The last-minute negotiations derailed plans for the Internet sales tax proposal to be introduced today in the Senate, according to Kim Sears, a spokeswoman for Sen. Mike Enzi (R-Wyo.), a chief supporter of the online sales tax effort. Sears said Sen. Byron Dorgan (D-N.D.) and Enzi want time to review Amazon's proposal.
The House sponsors -- Reps. Ernest Istook (R-Okla.) and William Delahunt (D-Mass.) -- rejected the Amazon proposal for now, introducing their bill this morning.
The changes that Amazon wants could doom the states' efforts, said an official with eBay who is familiar with the negotiations. Ebay supports the $5 million threshold now in the bill, a figure that would exempt a large portion of its independent sellers from collecting sales taxes.
"The fundamental problem with Amazon's proposal is that it treats someone who sells through one channel online differently than a person who sells through another," said the official, speaking on condition of anonymity. "To discriminate against online aggregators is a guaranteed way to stop any distance sales tax plan for at least 10 years, and we'll go to the mat on that one."
Amazon wants online merchants who have annual sales of $25,000 or more to be required to collect taxes for the 45 states that have sales tax laws on the books, according to several sources involved in the talks.
Amazon officials did not return repeated telephone calls seeking comment on the negotiations.
Internet Sales Tax Effort Builds Momentum
Thus far, Congress has been unwilling to give the states authority to tax all online sales, citing a 1992 Supreme Court decision that severely limited states' ability to tax catalog sales. In 1998 and again last year, Congress rejected efforts to give the states taxing authority if they came up with a sufficiently simple tax plan.
To answer that challenge, a group of state tax officials started the Streamlined Sales Tax Project, which has spent the past three years drumming up support for its plan to revamp archaic state tax laws to be more compatible with the Internet economy.
The negotiations with Amazon reflect the coalition's efforts to win support from the business community.
"Part of what retailers and states have been doing in an effort to be successful in their legislative strategy is reaching out to groups that have been critical of this plan and asking what needs to happen to make this bill acceptable to them," said Steve Kranz, tax counsel for the Council on State Taxation.
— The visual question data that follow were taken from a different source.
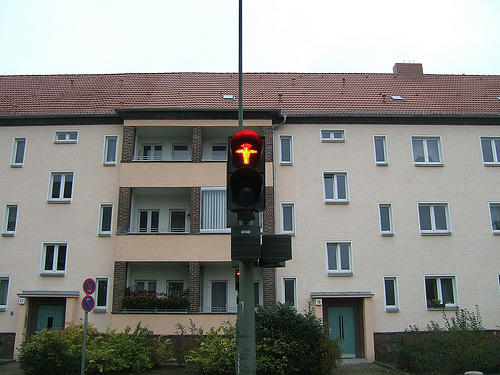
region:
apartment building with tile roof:
[3, 59, 498, 361]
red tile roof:
[1, 72, 499, 120]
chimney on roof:
[392, 58, 426, 76]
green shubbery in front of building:
[18, 295, 349, 370]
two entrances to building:
[13, 285, 373, 365]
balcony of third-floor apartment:
[117, 115, 276, 168]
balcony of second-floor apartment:
[116, 182, 203, 234]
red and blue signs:
[81, 273, 96, 312]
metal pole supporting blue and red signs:
[78, 310, 89, 372]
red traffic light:
[226, 126, 292, 373]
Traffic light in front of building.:
[214, 128, 289, 373]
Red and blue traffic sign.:
[70, 277, 105, 321]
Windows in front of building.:
[312, 121, 471, 287]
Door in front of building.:
[312, 290, 388, 367]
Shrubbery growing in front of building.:
[20, 299, 342, 374]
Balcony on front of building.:
[126, 185, 206, 242]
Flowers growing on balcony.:
[121, 285, 195, 316]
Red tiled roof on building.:
[18, 66, 226, 126]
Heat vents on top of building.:
[272, 71, 391, 107]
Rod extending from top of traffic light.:
[221, 2, 262, 127]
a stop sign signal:
[231, 130, 272, 184]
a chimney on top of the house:
[388, 52, 443, 80]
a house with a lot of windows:
[2, 113, 499, 373]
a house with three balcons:
[112, 117, 236, 342]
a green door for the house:
[328, 297, 363, 362]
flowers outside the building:
[21, 307, 326, 374]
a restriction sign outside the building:
[75, 270, 109, 314]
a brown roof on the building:
[284, 70, 355, 112]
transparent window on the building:
[405, 177, 457, 243]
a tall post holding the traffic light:
[223, 26, 290, 373]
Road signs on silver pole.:
[56, 275, 98, 374]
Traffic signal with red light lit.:
[228, 101, 295, 374]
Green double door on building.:
[316, 292, 376, 359]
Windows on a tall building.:
[413, 197, 458, 309]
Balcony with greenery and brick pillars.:
[109, 249, 244, 313]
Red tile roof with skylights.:
[9, 73, 496, 110]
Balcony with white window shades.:
[111, 188, 227, 230]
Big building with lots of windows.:
[31, 43, 498, 373]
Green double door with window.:
[16, 281, 82, 366]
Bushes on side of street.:
[16, 308, 498, 372]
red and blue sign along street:
[70, 268, 97, 333]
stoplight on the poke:
[227, 117, 267, 216]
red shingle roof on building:
[7, 74, 499, 117]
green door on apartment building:
[319, 285, 380, 363]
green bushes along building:
[27, 313, 373, 370]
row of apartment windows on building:
[407, 132, 466, 316]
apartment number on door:
[11, 282, 35, 314]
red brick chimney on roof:
[372, 42, 449, 84]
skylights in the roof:
[372, 80, 424, 105]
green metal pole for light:
[230, 257, 278, 372]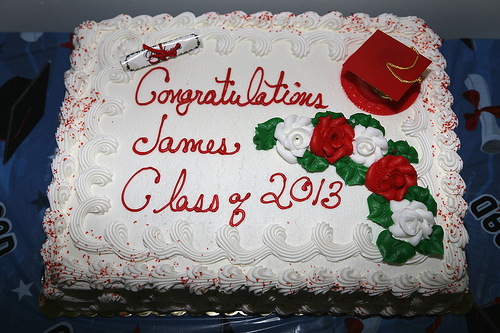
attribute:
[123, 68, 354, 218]
writing — red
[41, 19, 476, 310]
cake — white, frosted, sprinkled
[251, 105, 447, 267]
flowers — green, white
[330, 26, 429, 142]
hat — red, gold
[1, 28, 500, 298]
cloth — blue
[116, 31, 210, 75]
diploma — white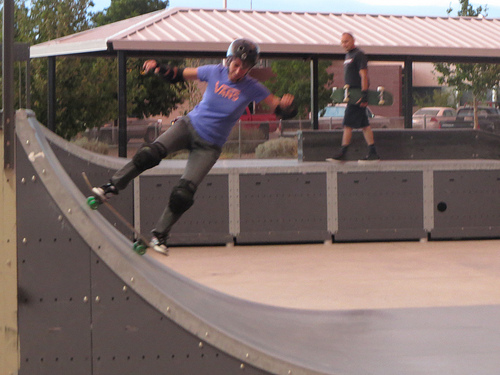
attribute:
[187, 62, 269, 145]
blue shirt — person's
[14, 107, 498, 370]
skateboard ramp — skate, board, white, large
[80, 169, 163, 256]
skateboard — long, green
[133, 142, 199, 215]
knee pads — black, skateboarding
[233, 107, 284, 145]
red pickup truck — bed of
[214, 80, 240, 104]
logo on shirt — woman's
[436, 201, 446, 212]
black hole — gray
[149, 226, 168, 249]
white sneaker — black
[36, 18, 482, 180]
pavillion — covered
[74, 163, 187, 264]
board — skate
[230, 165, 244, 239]
line — large, tan, black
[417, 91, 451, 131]
car — white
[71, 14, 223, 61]
roof — pink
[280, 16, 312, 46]
stripes — white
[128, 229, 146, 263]
wheels — green, white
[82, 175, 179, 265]
sneakers — black, white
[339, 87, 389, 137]
shorts — black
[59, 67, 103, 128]
trees — green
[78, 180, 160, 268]
wheels — green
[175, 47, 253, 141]
shirt — blue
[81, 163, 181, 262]
shoes — black, white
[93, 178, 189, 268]
shoes — white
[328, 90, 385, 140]
shorts — black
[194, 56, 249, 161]
shirt — blue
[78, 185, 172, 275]
wheels — green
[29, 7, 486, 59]
roof — red, long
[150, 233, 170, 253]
shoes — black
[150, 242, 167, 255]
soles — white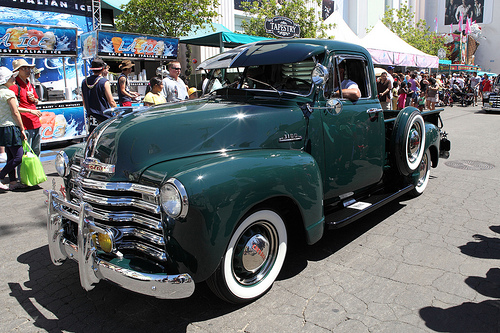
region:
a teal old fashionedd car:
[45, 48, 445, 306]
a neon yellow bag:
[15, 140, 47, 203]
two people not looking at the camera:
[1, 64, 44, 204]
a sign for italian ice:
[4, 28, 78, 53]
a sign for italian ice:
[96, 28, 182, 66]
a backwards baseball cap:
[89, 55, 106, 72]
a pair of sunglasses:
[172, 63, 182, 73]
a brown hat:
[117, 55, 138, 72]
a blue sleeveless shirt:
[79, 76, 121, 126]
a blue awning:
[187, 28, 262, 51]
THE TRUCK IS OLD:
[44, 35, 451, 316]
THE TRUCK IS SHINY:
[29, 27, 456, 315]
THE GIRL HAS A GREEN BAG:
[18, 137, 49, 194]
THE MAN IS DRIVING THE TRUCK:
[332, 64, 365, 111]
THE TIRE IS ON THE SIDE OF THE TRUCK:
[386, 103, 431, 190]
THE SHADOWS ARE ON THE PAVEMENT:
[4, 217, 499, 330]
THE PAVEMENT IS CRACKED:
[5, 137, 499, 331]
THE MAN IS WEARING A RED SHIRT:
[9, 80, 38, 134]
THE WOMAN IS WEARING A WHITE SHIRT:
[0, 87, 25, 127]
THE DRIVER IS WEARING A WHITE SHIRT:
[325, 58, 370, 105]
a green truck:
[50, 5, 497, 289]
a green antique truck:
[35, 10, 497, 324]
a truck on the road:
[67, 15, 479, 332]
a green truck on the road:
[47, 31, 499, 331]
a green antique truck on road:
[44, 28, 475, 281]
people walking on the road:
[12, 34, 283, 206]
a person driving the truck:
[276, 15, 392, 140]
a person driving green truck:
[246, 17, 476, 191]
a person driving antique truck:
[164, 28, 496, 250]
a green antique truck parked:
[54, 25, 335, 310]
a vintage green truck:
[65, 23, 446, 304]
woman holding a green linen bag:
[8, 133, 53, 191]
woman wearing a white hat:
[0, 61, 20, 82]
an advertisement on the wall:
[437, 0, 494, 26]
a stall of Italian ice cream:
[2, 16, 87, 132]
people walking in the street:
[377, 61, 480, 111]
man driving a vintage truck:
[295, 45, 370, 107]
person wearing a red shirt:
[477, 75, 492, 91]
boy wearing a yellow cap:
[185, 83, 200, 95]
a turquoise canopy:
[183, 22, 270, 47]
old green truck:
[32, 36, 451, 306]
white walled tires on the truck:
[210, 208, 297, 306]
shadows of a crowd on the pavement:
[410, 225, 498, 329]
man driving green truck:
[314, 45, 380, 124]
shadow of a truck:
[3, 240, 190, 330]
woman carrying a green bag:
[1, 66, 47, 195]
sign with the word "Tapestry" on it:
[262, 12, 302, 38]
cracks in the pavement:
[294, 280, 404, 328]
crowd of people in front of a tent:
[363, 22, 491, 102]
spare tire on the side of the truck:
[388, 105, 434, 179]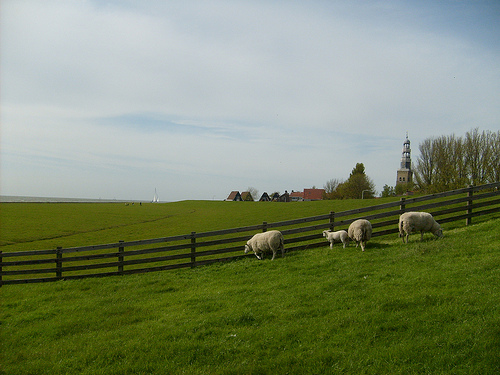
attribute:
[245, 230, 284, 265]
sheep — white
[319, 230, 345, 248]
sheep — young, baby, white, small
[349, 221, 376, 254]
sheep — white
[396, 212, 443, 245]
sheep — white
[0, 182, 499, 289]
fence — gray, wood, wooden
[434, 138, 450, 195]
tree — green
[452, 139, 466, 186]
tree — green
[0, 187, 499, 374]
hill — grassy, green, long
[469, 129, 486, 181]
tree — green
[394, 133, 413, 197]
building — tall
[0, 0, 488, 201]
sky — white, cloudy, clear, clouded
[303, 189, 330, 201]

"On a fairness and level playing field basis, if it buys us the support of Amazon we're willing to include their suggestions," said Maureen Riehl, vice president of state and industry relations for the National Retail Federation and a participant in the negotiations.
The sales tax project has drawn bipartisan support among lawmakers as well, even from traditionally anti-taxation Republican lawmakers who say it's not fair that main street stores are required to charge sales taxes while their online competitors are not.
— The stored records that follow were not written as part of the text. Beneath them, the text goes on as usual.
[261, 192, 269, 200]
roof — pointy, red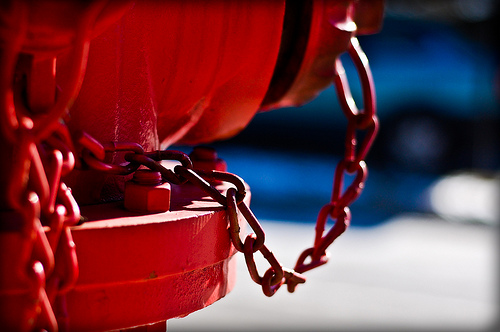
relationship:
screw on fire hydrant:
[132, 168, 160, 213] [5, 2, 397, 327]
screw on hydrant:
[132, 168, 160, 213] [11, 6, 266, 326]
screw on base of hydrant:
[122, 167, 170, 213] [5, 7, 377, 318]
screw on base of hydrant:
[185, 147, 228, 195] [5, 7, 377, 318]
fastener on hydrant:
[123, 183, 175, 208] [5, 7, 377, 318]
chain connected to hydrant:
[213, 181, 348, 306] [5, 7, 377, 318]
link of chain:
[328, 157, 371, 204] [209, 129, 406, 306]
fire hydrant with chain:
[5, 2, 397, 327] [5, 117, 81, 332]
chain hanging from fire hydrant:
[213, 181, 341, 298] [5, 2, 397, 332]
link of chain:
[314, 162, 388, 243] [5, 2, 404, 328]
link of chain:
[226, 179, 264, 250] [27, 62, 380, 258]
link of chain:
[301, 49, 409, 291] [265, 88, 404, 259]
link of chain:
[234, 225, 286, 292] [188, 103, 396, 301]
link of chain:
[184, 145, 293, 256] [298, 69, 384, 270]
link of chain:
[303, 208, 393, 276] [231, 39, 391, 296]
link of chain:
[343, 102, 383, 159] [123, 143, 384, 298]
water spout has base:
[261, 0, 385, 110] [0, 154, 246, 330]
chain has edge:
[54, 41, 432, 311] [289, 253, 309, 270]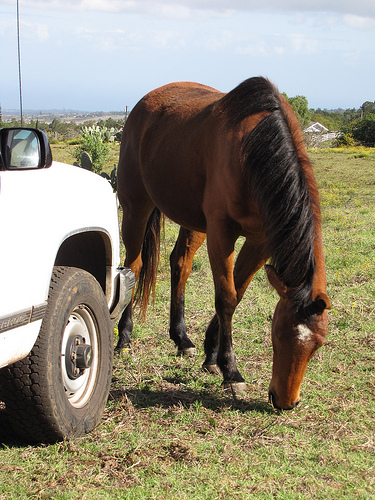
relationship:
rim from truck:
[62, 302, 99, 410] [3, 127, 138, 443]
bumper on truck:
[113, 262, 136, 326] [3, 127, 138, 443]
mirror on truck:
[2, 125, 52, 168] [3, 127, 138, 443]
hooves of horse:
[225, 378, 244, 394] [115, 73, 332, 413]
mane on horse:
[243, 102, 319, 314] [115, 73, 332, 413]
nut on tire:
[70, 351, 79, 361] [18, 267, 114, 438]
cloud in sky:
[0, 0, 375, 64] [1, 0, 373, 115]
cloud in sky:
[39, 23, 181, 65] [1, 0, 373, 115]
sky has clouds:
[82, 7, 313, 82] [164, 4, 279, 59]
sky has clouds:
[0, 0, 375, 118] [173, 7, 242, 58]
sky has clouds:
[0, 0, 375, 118] [69, 22, 143, 76]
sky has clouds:
[0, 0, 375, 118] [39, 21, 128, 68]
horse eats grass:
[115, 73, 332, 413] [243, 413, 350, 452]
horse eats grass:
[115, 73, 332, 413] [248, 411, 354, 462]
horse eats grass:
[88, 68, 335, 428] [253, 407, 355, 452]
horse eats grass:
[88, 68, 335, 428] [239, 413, 373, 458]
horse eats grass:
[115, 73, 332, 413] [230, 408, 369, 467]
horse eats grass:
[115, 73, 332, 413] [235, 414, 367, 459]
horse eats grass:
[115, 73, 332, 413] [223, 406, 353, 461]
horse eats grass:
[115, 73, 332, 413] [243, 412, 343, 460]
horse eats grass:
[115, 73, 332, 413] [222, 413, 331, 458]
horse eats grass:
[115, 73, 332, 413] [255, 410, 342, 458]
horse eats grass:
[88, 68, 335, 428] [224, 409, 371, 447]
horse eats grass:
[115, 73, 332, 413] [239, 410, 320, 464]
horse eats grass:
[115, 73, 332, 413] [236, 417, 349, 474]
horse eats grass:
[88, 68, 335, 428] [243, 417, 341, 466]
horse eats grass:
[115, 73, 332, 413] [236, 404, 368, 467]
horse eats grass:
[115, 73, 332, 413] [241, 408, 347, 476]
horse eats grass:
[115, 73, 332, 413] [243, 398, 364, 442]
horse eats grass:
[115, 73, 332, 413] [241, 418, 373, 471]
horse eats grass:
[115, 73, 332, 413] [248, 406, 346, 474]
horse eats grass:
[88, 68, 335, 428] [249, 412, 350, 482]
So far, 17 states have enacted legislation to bring their tax codes in line with the agreement. Three states -- Minnesota, Texas and Washington -- have implemented much of the agreement, but have balked at changing the way taxes are collected and distributed.
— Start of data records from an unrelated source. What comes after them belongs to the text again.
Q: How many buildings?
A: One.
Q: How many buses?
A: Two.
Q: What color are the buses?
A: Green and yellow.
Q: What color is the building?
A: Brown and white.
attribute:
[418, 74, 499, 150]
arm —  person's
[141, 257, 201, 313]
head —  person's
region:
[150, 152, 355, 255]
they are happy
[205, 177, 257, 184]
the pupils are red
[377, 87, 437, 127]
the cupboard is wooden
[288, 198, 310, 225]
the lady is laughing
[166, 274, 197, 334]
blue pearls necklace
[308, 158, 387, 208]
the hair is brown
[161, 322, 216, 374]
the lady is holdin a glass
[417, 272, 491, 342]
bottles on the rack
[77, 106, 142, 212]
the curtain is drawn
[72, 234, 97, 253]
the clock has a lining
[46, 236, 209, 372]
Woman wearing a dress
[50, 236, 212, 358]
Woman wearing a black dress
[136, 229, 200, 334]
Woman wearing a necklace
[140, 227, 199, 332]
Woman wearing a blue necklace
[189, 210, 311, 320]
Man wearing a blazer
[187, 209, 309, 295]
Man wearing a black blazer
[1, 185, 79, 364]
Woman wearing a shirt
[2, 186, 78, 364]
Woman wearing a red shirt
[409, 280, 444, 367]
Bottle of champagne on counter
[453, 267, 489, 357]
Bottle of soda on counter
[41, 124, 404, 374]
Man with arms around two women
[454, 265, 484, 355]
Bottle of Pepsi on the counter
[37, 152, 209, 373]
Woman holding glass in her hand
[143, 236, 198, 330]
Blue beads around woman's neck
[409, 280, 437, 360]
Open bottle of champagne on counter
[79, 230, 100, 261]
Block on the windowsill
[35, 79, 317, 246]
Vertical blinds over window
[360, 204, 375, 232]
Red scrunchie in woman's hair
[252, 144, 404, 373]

The legislation requires participating states to charge sales taxes based upon where the buyer lives. Some states, including Illinois, Kansas, Texas and Washington, prefer to base it on where the transaction takes place.
For Texas, it could have a big impact on localities that depend heavily on local sales taxes. Nowhere is that more true than in Round Rock, home to Dell Computer Corp., the world's largest PC maker. Since its arrival in Round Rock in 1993, Dell has brought with it nearly 10,000 jobs, and computer sales there account for nearly half of all sales tax revenues for the city. That revenue would disappear under the state plan.